I wake every 4 hours never seem to make it past that. Let that light come through in the morning I'm out like a light.

My Mom said when I was little and they lived in Nome, Alaska my dad would be up playing cards with buddies and I would be right there sitting on his lap.

I am an Owl.

Micheal (author) from United Kingdom on November 10, 2011:

Hello marcoujor,

Thank god for central heating is all I will say lol

Glad you found the hub illuminating.

Maria Jordan from Jeffersonville PA on November 10, 2011:


This was fun! Thanks for not "going there" about why some of us gals have a difficult time sleeping... BTW, has someone turned up that heat again (LOL)?!

Anyway, being a nurse and hubbing do allow for me to be an owl and a lark! I am grateful to require less sleep with age!

Voted UP & UFABI-- Congratulations on your recent HubNugget! I will check that out soon, mar!

Hubertsvoice on November 09, 2011:

Have a nice nap. Rip Van Winkle.

Micheal (author) from United Kingdom on November 09, 2011:

Ha Ha funny Alastar, I have at 3 or 4 more hubs on this topic and will load them shortly.

I have actually booked myself into a sleep clinic for next month so that should be fun lol.

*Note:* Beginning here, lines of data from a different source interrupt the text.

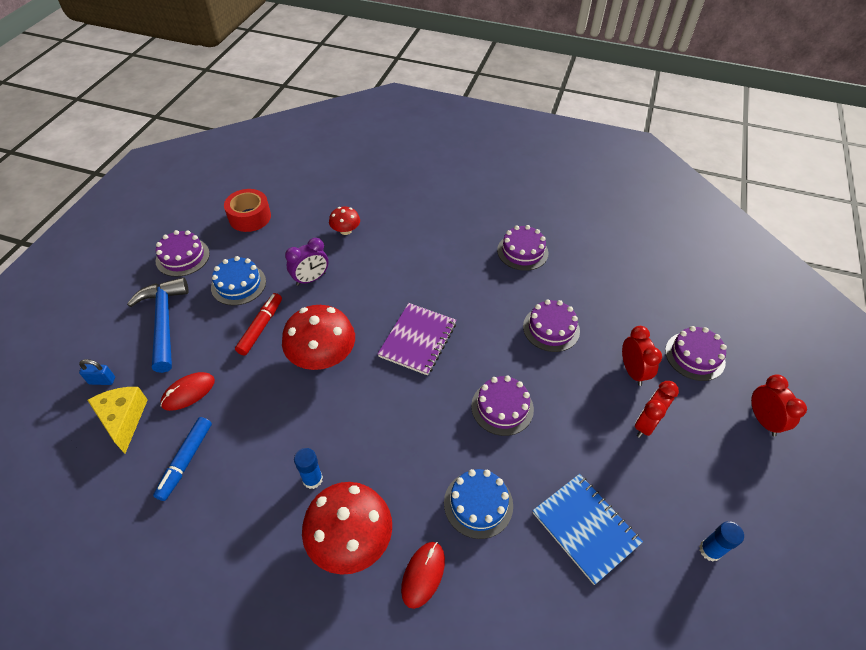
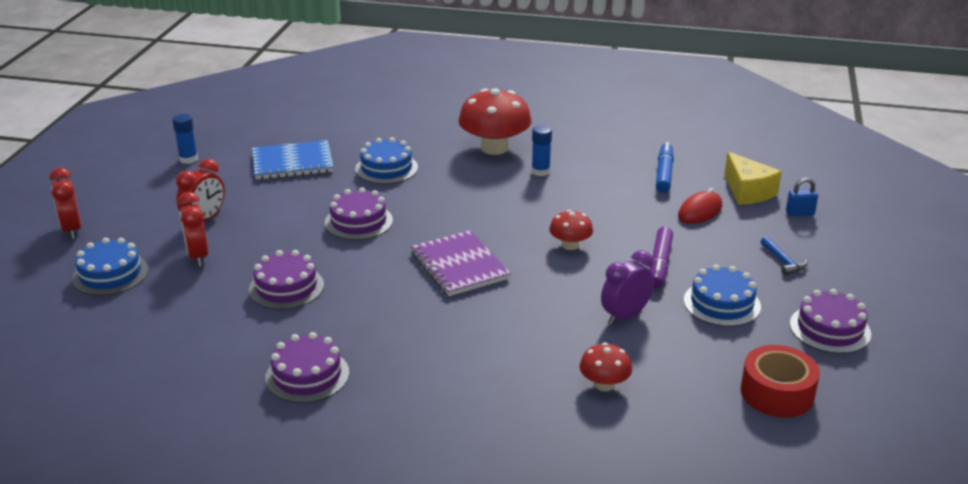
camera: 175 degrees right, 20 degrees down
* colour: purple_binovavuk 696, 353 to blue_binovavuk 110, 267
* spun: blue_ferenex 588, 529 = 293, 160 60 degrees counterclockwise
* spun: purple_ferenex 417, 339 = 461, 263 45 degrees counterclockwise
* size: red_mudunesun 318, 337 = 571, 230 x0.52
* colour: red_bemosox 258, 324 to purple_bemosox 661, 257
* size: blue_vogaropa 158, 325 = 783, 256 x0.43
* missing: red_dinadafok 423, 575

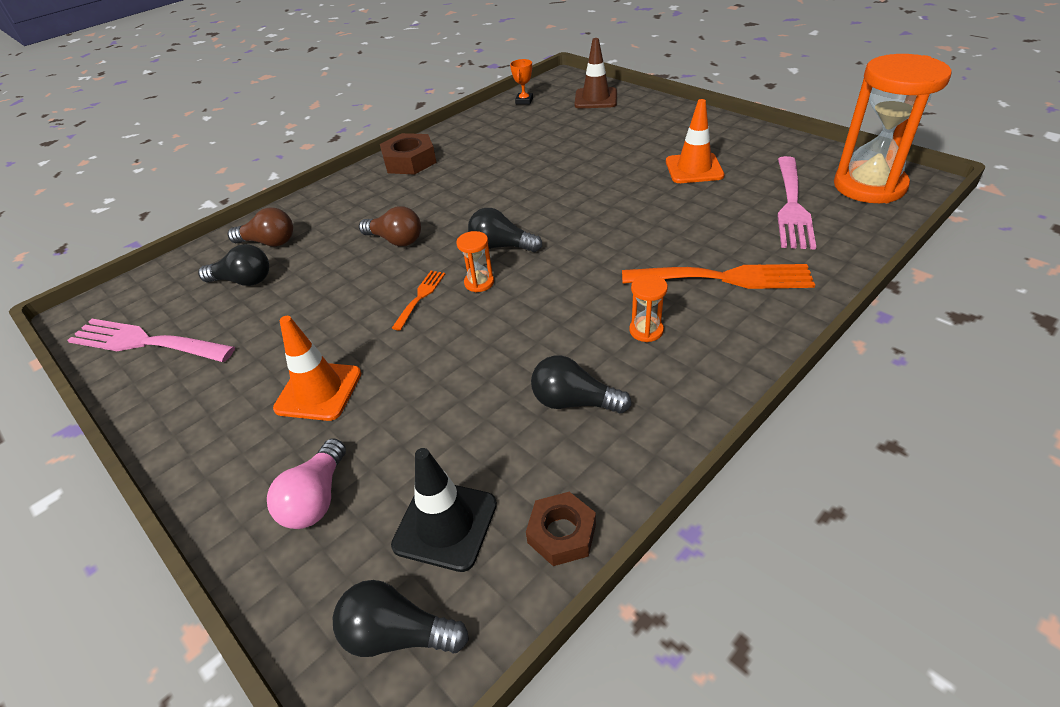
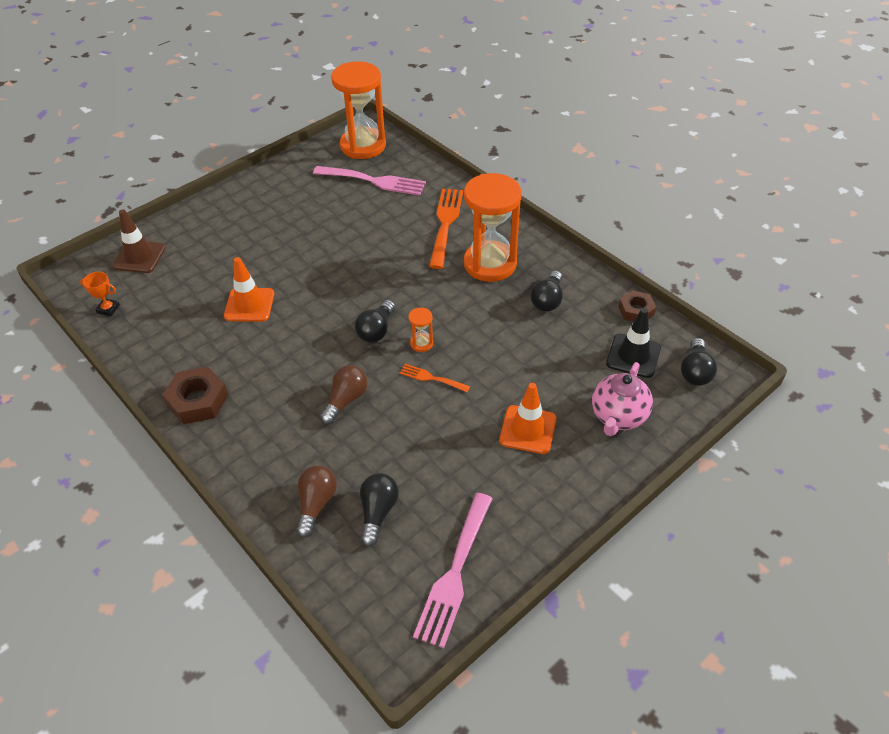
camera: 90 degrees left, 5 degrees up
* relocated:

Thanks for the visit and comments ZZZZZZZZZZZZZZ! lol

Alastar Packer from North Carolina on November 09, 2011:

ZZZZZZZ...uh, where am I? Oh! Hello molometer; some good info on sleep probs. Wake up every 2 or 3 hours sometimes. Its not snoring, apnea, or the syndrome. Will stay up on your sleep series and see what else you write on it.

Micheal (author) from United Kingdom on November 09, 2011:

Good night or is it Good morning lol

Hubertsvoice on November 08, 2011:

Bony nachos

Micheal (author) from United Kingdom on November 08, 2011:

I really must retire. 3 times you say. O dear. I am knackered though. lol I really must go to bed. Now!

Hubertsvoice on November 08, 2011:

You posted that message three times. Did you fall asleep on the enter button?

Hubertsvoice on November 08, 2011:

Thank you cepheid. I love to have fun. Glad you both enjoyed.